Letter from London

Letter from London: Vandalabra!

Legonardo da Vinci,

Legonardo da Vinci, 'The Mona Lisa'

Last Sunday, a Russian woman walked through the galleries of the Louvre Museum in Paris carrying a small empty ceramic tea cup, which, upon arriving in one of the museum’s largest galleries steadily elbowed her way to the front of the crowd before she threw the cup, firmly and decisively, at Leonardo da Vinci’s Mona Lisa. The hurled cup splintered into pieces on the inch-thick security glass and five guards slammed the woman to the floor as the encircling tourist cameras strobe-lit the scene.

For the four and a half minutes it took to escort the woman to the Louvre’s security offices at the rear of the building, the Mona Lisa was entirely unwatched. For four and a half minutes, it was just a painting. Then, crunching over the broken crockery, the crowds returned, like a sigh.

The Mona Lisa is not a well-looked-after painting.
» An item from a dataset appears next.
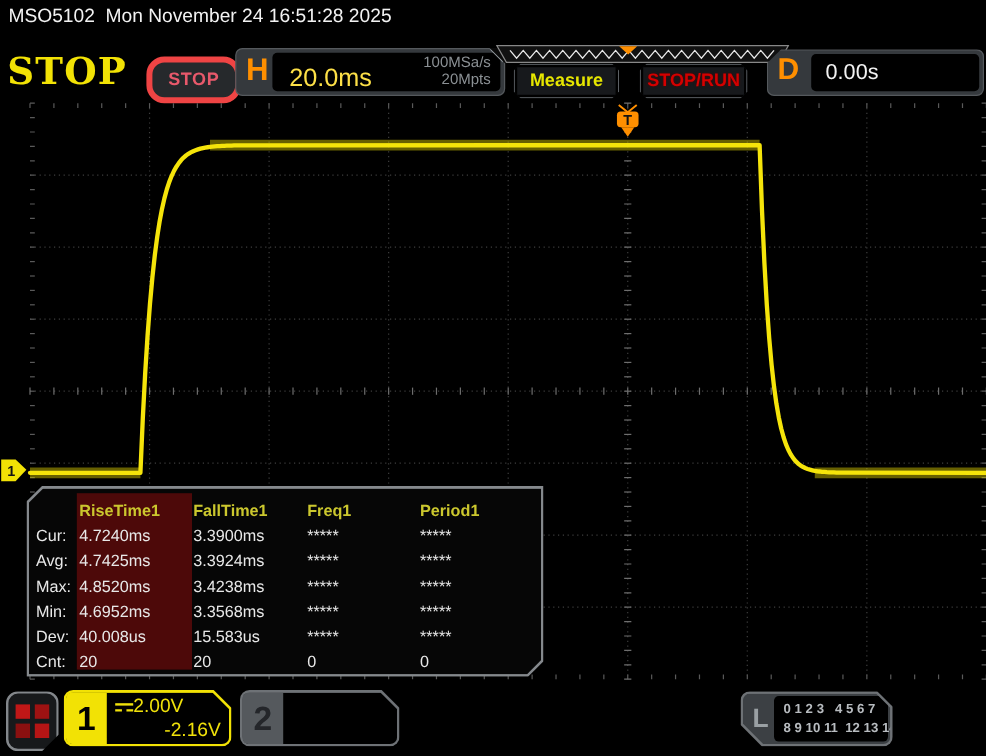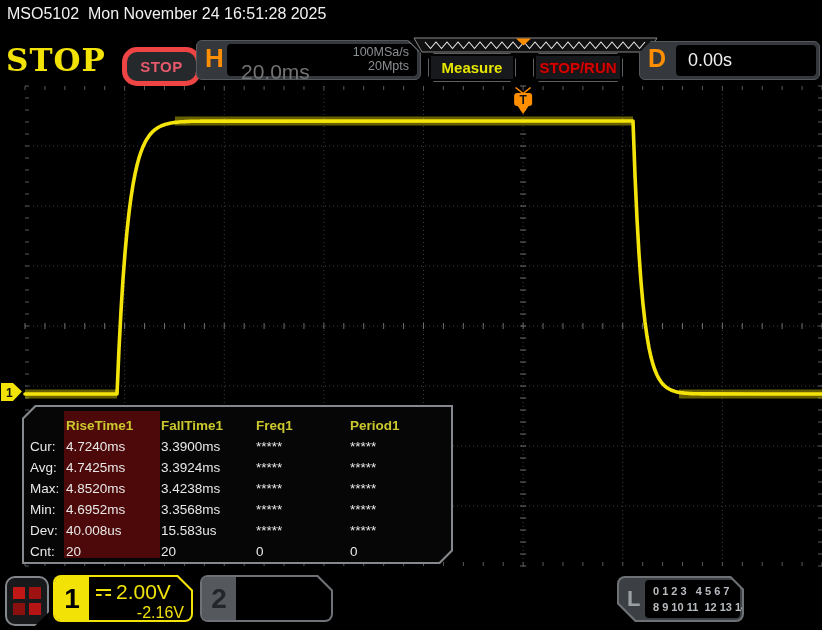"20.0ms" .h-value { color: #737373 -> #fde047; top: 16px -> 10px }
Its presentation (hung above average eye-level, in a rectangular recess in a huge floating wall, behind a screen of bullet-proof glass, in front of a projecting wooden shelf, behind a semicircular railing, guarded by two museum attendants) and prominence in the museum (it is announced in black-and-white reproduction on a series of signs with a big black arrow which lead straight past the Nike of Samothrace and paintings by Uccello, Mantegna, Titian and Veronese) suggests that the Louvre has been commandeered by its own PR department.

At the audioguide desk, you can pick up a special guided tour narrated by actor Jean Reno, who speaks as his character from Hollywood’s The Da Vinci Code. “In theees room,” he hisses, sexily, “is zee greatest meeestery of all.”

Can we feel just a tiny bit of sympathy for the Russian woman?

The woman’s protest (she had recently been denied French citizenship) is another addition to the long list of damaged or destroyed works of art. When suffragette Mary Richardson took a knife to the back of Velazquez’s Rokeby Venus in 1914, or when the young Tony Shafrazi spray painted “Kill Lies All” on Picasso’s Guernica in 1974, or when the Taliban dynamited the Bamiyan Buddhas in Afghanistan in 2001, they were reacting to an image’s power to enthrall.

In effect, attacks like these (ironically) restore an image’s potency: they shock them back to life. That’s not to say I endorse vandalism of art–although I’ll distract the guards if anyone fancies slashing a pre-Raphaelite work–but such events question Walter Benjamin’s notion that reproduction diminishes the ‘aura’ of a work of art; we still hanker after an original source, the relic in the jar.

The questions that these acts of vandalism raise are the core of what Dave Hickey (in The Invisible Dragon) calls the ‘therapeutic institution’ – what he describes as the ‘loose confederation of museums, universities, bureaus, foundations, publications and endowments.’ The notion explicitly (in wall-texts, education programs, outreach projects, young members’ programs, corporate sponsorship and online facilities) and implicitly upheld by such institutions is that art is good for us, ‘regardless…and in spite of the crazy shit that individual works might egregiously recommend’.

We should be quick to condemn acts of vandalism on works of art. At the same time, though, we ought to consider why and how works of art are able to disturb, rather than affirm, our most deeply-held beliefs, or hopes, about public virtue and the benevolence of beauty. What if we decided art was bad for us, like Philly Cheese Steaks or Wham! or Adam Sandler?

A little irreverence – a la MD – is not always such a bad thing.


  1. sara says:

    You know as well as I do, Wham! is the best thing for us ever!

    Reply

  2. You are as dismissive as our lecturers at art school were in the 1970s about the Pre-Raphaelites. Surely they are as worthy of protection as Andre’s Bricks, Ofili’s Madonna and other contemporary victims of vandalism?